OTTAWA -- Canadian coins containing tiny transmitters have mysteriously turned up in the pockets of at least three American contractors who visited Canada, says the counterintelligence office of the U.S. Defense Security Service.

Security experts believe the miniature devices could be used to track the movements of defence industry personnel dealing in sensitive military technology. "You might want to know where the individual is going, what meetings the individual might be having and, above all, with whom," said David Harris, a security consultant.

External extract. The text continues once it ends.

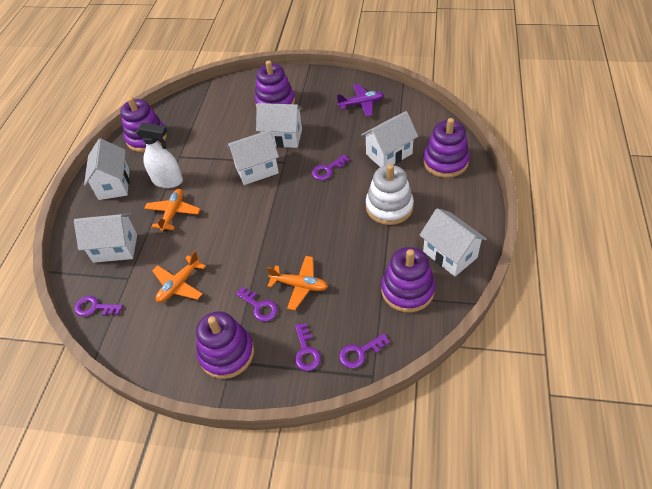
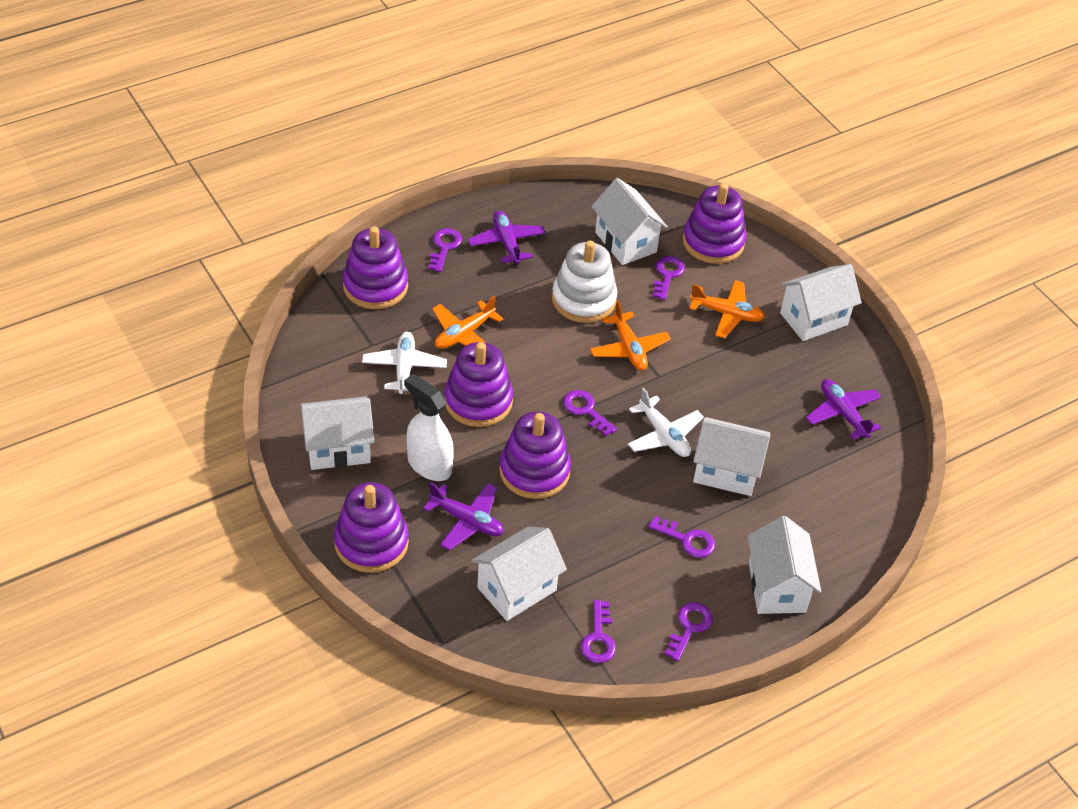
purple key: [74,296,123,316] [236,287,278,322] [295,323,321,371] [312,155,350,180] [339,333,390,368] = 5 -> [428,228,462,272] [563,390,617,436] [581,600,616,663] [648,516,715,558] [653,256,685,300] [664,602,713,661] = 6
purple plane: [337,84,384,117] = 1 -> [423,482,504,550] [468,210,546,265] [806,379,881,440] = 3
white plane: none = 0 -> [362,332,447,394] [628,388,704,457] = 2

But another consultant, Chris Mathers, pointed out an obvious problem: what if the coin-holder plunks the device into a pop machine? "I mean, he might have it for an hour," Mathers said.

Then in a story the paper linked beneath that quixotic piece, the London Free Press also provided security-minded readers another reason to lie awake a nights over their thoroughly compromised privacy: an electronic scam to clean out checking accounts.

An alert Londoner spotted three curious-acting men at an East London ATM machine yesterday and called police. When a cruiser arrived on the scence, two acting as lookouts ran but the third was arrested inside the kiosh.

In his possession, police found "a card-skimming device and pinhole camera used to record and transfer banking information to fraudulent debit cards" for emptying checking accounts of unsuspecting customers.

"We are seeing an increase in this type of fraud. The equipment the suspects are using is becoming more sophisticated and is continually adapting as financial institutions are making changes to try and prevent this crime," Constable Amanda Pfeffer told the LFP Tuesday.

Pfeffer also stated the alert citizen had "prevented thousands of dollars of fraud from being committed" yesterday had the plan not been detected when it was.